ROGER IN THE HOSPITAL

by
Larry Eugene Meredith



I am behooved to tell the sad tale of my good friend, Roger Walters. I must say it sent a pang of deep regret to see him lying on a hospital bed (of course also a great deal of jubilation that it was he and not me). His face was pale, not at all its normal wallpaper paste white (it was encouraging to see some color in his complexion.) Then, a-sudden, he stared from his bloodshot optics to the ceiling in fright, something that sent terror through me as well, for he was lying on his stomach at the time.
A look of unparalleled fear contoured his face. He stopped in mid-breath, froze in this position. And then the sheet was pulled over his head and face.
He was hiding from the spider on the ceiling. Oh, the sufferings my friend has suffered since he went to the hospital for a routine operation.
He went into the operating room that day back in June with the fear of having a sponge left in his lower regions. He was assured doctors are careful and keep a specific count of the equipment they insert. His confidence was indeed shaken when a dreaded discovery was made after surgery. They took out one more sponge than they had put in.
This was indeed strange for Roger had one other operation in his whole life. He had his tonsils removed when a boy by Doctor Hiram Hickle, better known as Old Doc Butterfingers.
One afternoon the floor nurse walked in while Roger was hanging the doctor (in effigy). She was rather angry about this. Roger was not supposed to be out of bed that soon. She told him to ring her if he wanted to hang any more doctors. The nurses would be delighted to help. In fact, they would even supply the doctor.

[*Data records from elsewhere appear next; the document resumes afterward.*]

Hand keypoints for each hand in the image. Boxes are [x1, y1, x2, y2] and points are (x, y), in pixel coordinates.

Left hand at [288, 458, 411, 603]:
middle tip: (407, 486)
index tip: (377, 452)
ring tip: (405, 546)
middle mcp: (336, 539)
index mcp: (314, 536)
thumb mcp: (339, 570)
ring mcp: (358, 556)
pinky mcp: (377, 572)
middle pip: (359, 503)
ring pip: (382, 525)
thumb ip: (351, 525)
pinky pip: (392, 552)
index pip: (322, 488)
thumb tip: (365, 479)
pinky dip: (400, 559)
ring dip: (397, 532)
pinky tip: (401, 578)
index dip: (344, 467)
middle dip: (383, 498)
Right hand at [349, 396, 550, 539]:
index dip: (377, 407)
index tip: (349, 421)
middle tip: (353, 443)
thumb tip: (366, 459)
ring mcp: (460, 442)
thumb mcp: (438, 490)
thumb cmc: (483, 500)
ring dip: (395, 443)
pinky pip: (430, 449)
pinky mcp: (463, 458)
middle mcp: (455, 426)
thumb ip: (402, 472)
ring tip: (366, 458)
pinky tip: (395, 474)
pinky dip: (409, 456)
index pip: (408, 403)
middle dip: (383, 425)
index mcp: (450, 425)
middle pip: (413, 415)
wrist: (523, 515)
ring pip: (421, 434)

Roger’s new doctor was extremely gentle. He claimed to have magic fingers. This made Roger quite happy, but he still didn’t want his back rubbed daily.
Roger was in and out of the hospital three times since the initial Herniatum neresursum gapduplicisum (which is Latin for double hernia operation, I think, but what do I know, I flunked Latin – curse you, Miss Horner), a total of thirty-two days, four rooms and two floors. He was becoming quite annoyed at receiving recall notices in the mail, especially when one came with an infectious infection.

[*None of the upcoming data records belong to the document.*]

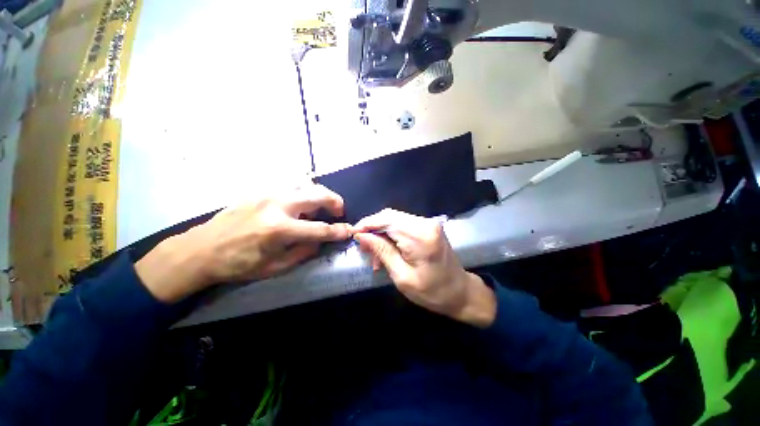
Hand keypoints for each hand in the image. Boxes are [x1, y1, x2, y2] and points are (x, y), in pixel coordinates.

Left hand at [136, 183, 351, 302]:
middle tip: (338, 212)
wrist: (201, 249)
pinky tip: (301, 201)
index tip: (348, 231)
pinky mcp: (261, 190)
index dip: (338, 231)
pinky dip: (303, 190)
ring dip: (319, 193)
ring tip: (319, 206)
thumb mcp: (274, 267)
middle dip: (335, 202)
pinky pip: (290, 183)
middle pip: (318, 195)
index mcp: (279, 229)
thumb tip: (320, 240)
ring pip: (305, 183)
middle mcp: (277, 205)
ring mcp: (268, 193)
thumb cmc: (238, 263)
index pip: (320, 229)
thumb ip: (303, 252)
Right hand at [353, 209, 495, 327]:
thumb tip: (361, 235)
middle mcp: (425, 223)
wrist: (460, 292)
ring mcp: (428, 223)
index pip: (387, 219)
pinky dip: (392, 235)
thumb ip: (382, 251)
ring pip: (395, 219)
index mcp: (420, 236)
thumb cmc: (432, 292)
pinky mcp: (428, 227)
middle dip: (373, 229)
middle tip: (363, 248)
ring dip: (382, 234)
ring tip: (374, 255)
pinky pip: (403, 225)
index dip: (367, 224)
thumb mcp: (402, 276)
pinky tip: (387, 250)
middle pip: (390, 216)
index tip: (353, 233)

He spent more than a week in the contagious ward, stuck between two babies who worked separate shifts. Such crying...and have you ever seen a grown man cry? It’s terribly embarrassing. For gosh sake’s, Roger, pull yourself together.
The nurses in the hospital are against him for no good reason other than he attempted to push the head nurse out the window. The other patients are mad at him because he didn’t succeed. That was when he was on a higher floor. The contagious ward was in the basement (closer to the morgue for convenience). It’d be kind of silly and fruitless to push someone out a basement window. What are they going to do, fall up? Besides those windows had wire cages around them so no germs could escape.
They discovered he was allergic to penicillin, but this wasn’t what needled him. His main complaint was they kept giving him blood tests.
“ Blood tests?" He said. “They took so much blood one time that I lost ten pounds.” If you saw Roger in those days and he lost ten pounds; then you wouldn’t see Roger.
They let him play the radio, but drew the line when he wanted to practice his Sousaphone.
He almost got drowned right after his third operation. During the procedure there was a call claiming a bomb was hidden in the hospital. When they noticed that Roger was ticking they threw him in a tank of water. Roger probably would have drowned if his surgeon hadn’t asked if anybody had seen his wristwatch.
After his fourth operation, he was told to go home. And that is the end of Roger...in the hospital, that is.